Poète, dramaturge, écrivain et scénariste syrien, Mohammed Al-Maghout est né en 1934 à Sleïma et mort en 2006 à Damas. Pionnier de la poésie arabe contemporaine, il a renouvelé les formes traditionnelles dans des textes où se mêlent violence, désespoir et ironie.
L’engagement d’Al-Maghout pour la cause des peuples arabes a fait l’empreinte de son écriture et sa popularité. Son roman ‘‘Je trahirai mon pays’’ fut l’un des livres les plus lus en Palestine et dans les geôles israéliennes.
Emprisonné en 1955 pour son appartenance au Parti nationaliste syrien alors interdit, il fait la connaissance du poète Adonis en prison et se lance dans l’écriture. Cette expérience de l’enfermement et de la torture puis l’exil au Liban ont une influence capitale sur sa vie et son œuvre.
Poète innovateur, Al-Maghout fut de l’aventure de la revue libanaise Chi’ir aux côtés de Ounsi El-Hajj et Youssef El-Khal. Il a renouvelé les formes traditionnelles de la poésie arabe.
Malgré son refus de toute soumission ou compromis, Mohammed Al-Maghout est revenu vivre en Syrie, toujours fidèle à sa liberté farouche de penser et de dire. Il a même reçu des honneurs nationaux en 2002.
Lors d’un entretien avec le journaliste et poète libanais Youssef Bazzi, Al-Maghout a dit : «Aux Libanais, je dirais : vous Libanais de toutes confessions, laïcs, matérialistes ou spiritualistes… Accrochez-vous au fil de la liberté. Accrochez-vous au talon de la liberté qui vous reste car c’est notre planche de salut. Accrochez-vous aux vestiges de la liberté arabe que vous avez entre les mains. La liberté s’arrache; elle ne se donne pas.»
(…) Je n’aime ni ville, ni campagne,
Ni lune, ni arbre, ni riche, ni pauvre,
Ni ami, ni voisin, ni café,
Ni montagne, ni plaine, ni enfant, ni papillon.
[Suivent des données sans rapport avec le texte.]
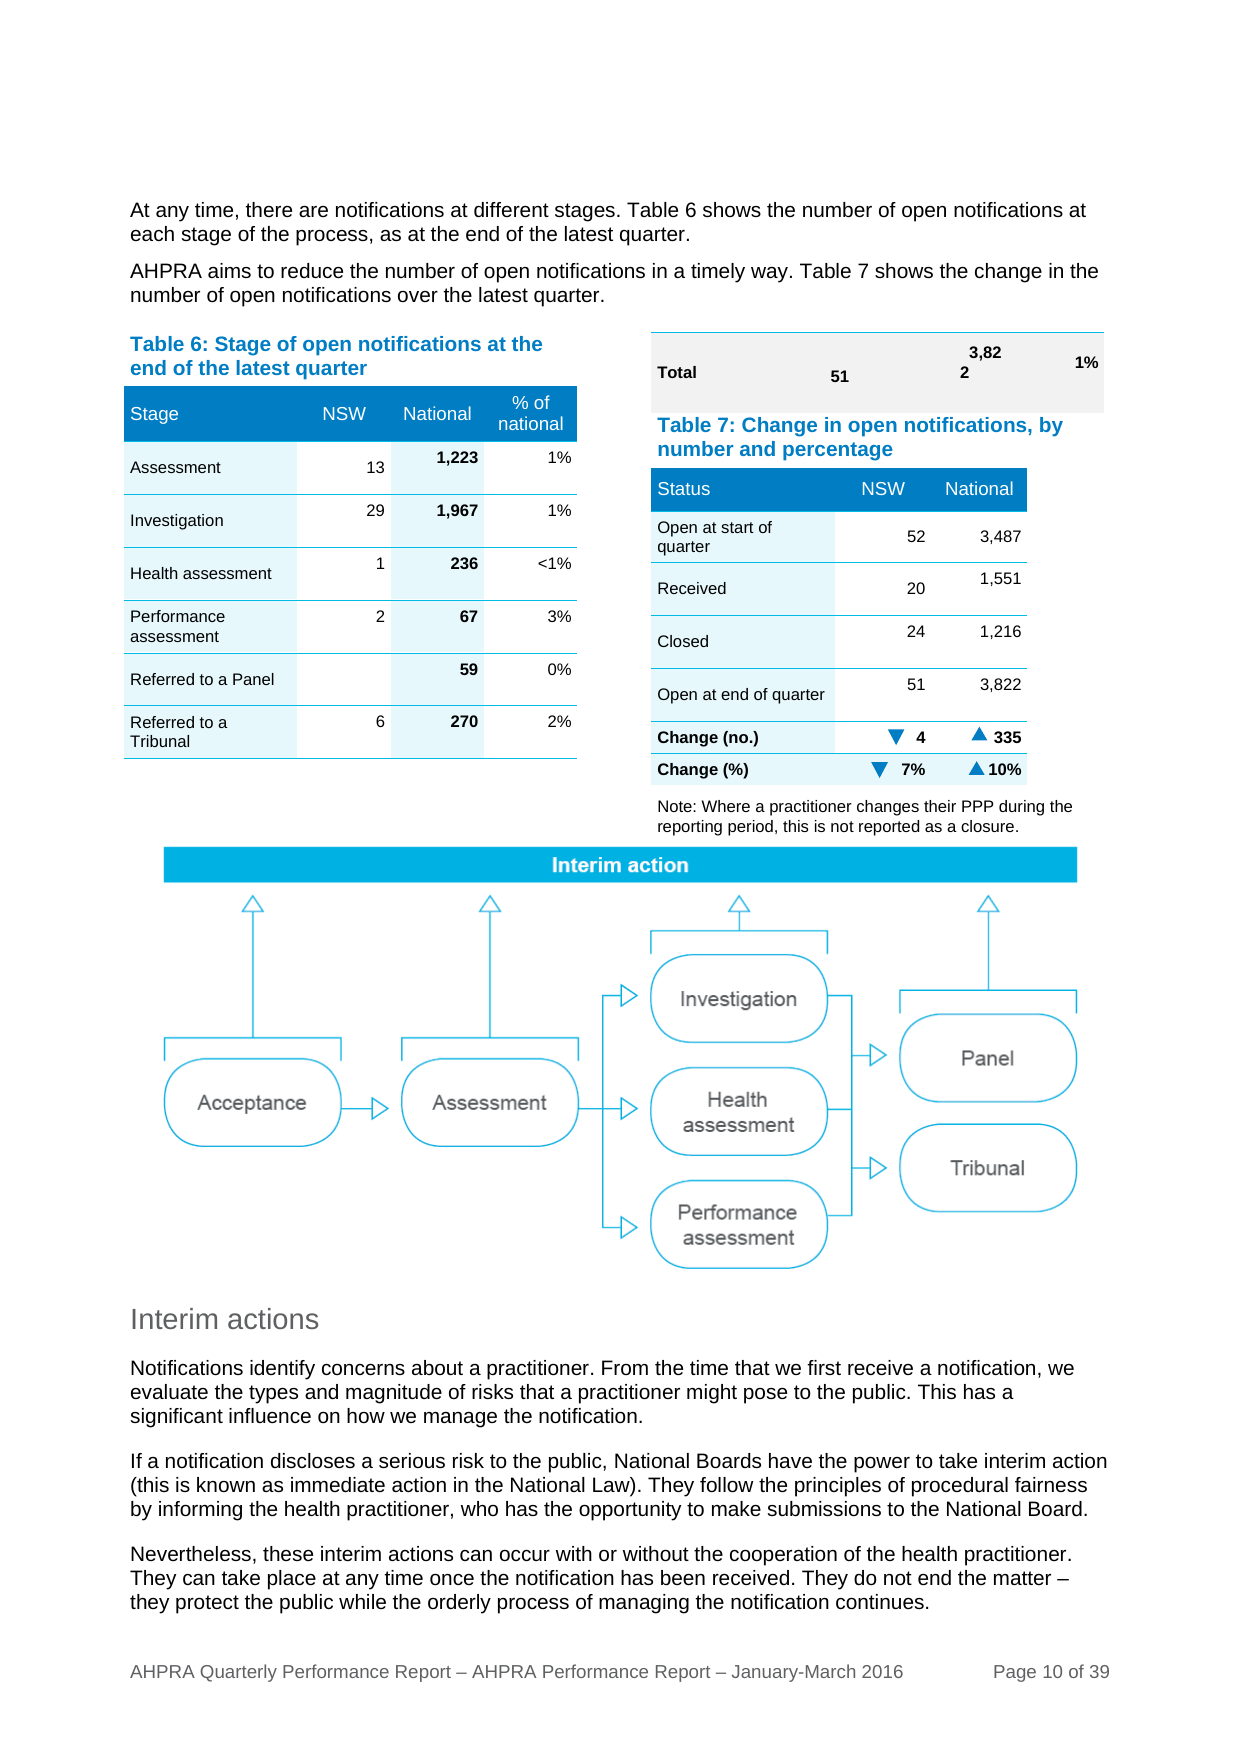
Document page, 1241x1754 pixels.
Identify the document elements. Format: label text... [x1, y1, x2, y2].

Dès lors, ma répugnance pour le terrorisme
Ne me laisse aucune chance,
Pas même celle d’aimer Dieu.
Peur du facteur
Vous les prisonniers en tout lieu
Envoyez-moi tout ce que vous avez
De terreur de hurlement et d’ennui
Vous les pêcheurs sur toutes les côtes
Envoyez-moi tout ce que vous avez
De filets vides et de mal de mer
(…) À mon adresse… dans n’importe quel café
N’importe quelle rue du monde
Je prépare un «énorme dossier»
Sur la souffrance humaine
Pour le soumettre à Dieu
Dès qu’il sera signé par les lèvres des affamés
Et les cils de ceux qui attendent
Mais, ô malheureux en tout lieu
Ce que je crains par-dessus tout
C’est que Dieu soit «illettré»2
Le blocus
Mes larmes sont bleues
tant j’ai regardé le ciel et pleuré
Mes larmes sont jaunes
tant j’ai rêvé des épis d’or
et pleuré
Que les chefs partent à la guerre
les amants aux forêts
les savants aux laboratoires
Quant à moi
je vais chercher un chapelet et une chaise
ancienne
pour redevenir tel que j’étais
vieux chambellan à la porte de la tristesse
puisque tous les livres, les constitutions et les
religions
assurent que je ne mourrai
qu’affamé ou prisonnier.
Ô touriste !
Mon enfance est lointaine, ma vieillesse aussi
Mon pays est lointain, mon exil aussi
O touriste
donne-moi tes jumelles
que je puisse voir si une main ou un mouchoir
me fait signe en ce monde
Prends-moi en photo pendant que je pleure
accroupi dans mes hardes devant l’hôtel
et écris au dos de la photo :
voilà un poète d’Orient
Étale ton mouchoir blanc sur le trottoir
et assieds-toi près de moi sous cette pluie douce
Je vais te révéler un grave secret
Congédie tes indicateurs et tes guides
jette dans la boue, au feu
toutes les notes et impressions que tu as écrites
N’importe quel vieux paysan
te racontera en deux vers de »Ataba »
toute l’histoire de l’Orient
en roulant une cigarette devant sa tente.
Poèmes traduits de l’arabe par Abdellatif Laâbi et Jalel El-Gharbi.
Notes :
1 – La poète Sania Saleh est l’épouse d’Al-Maghout.
2 – Mohammed Al-Maghout emploie en arabe – entre guillemets afin de bien souligner sa référence explicite – le terme «ummi» qui désigne dans le Coran l’analphabétisme du Prophète. Pour Rûmî et d’autres mystiques comme Attar, «ummi» signifie également «pu».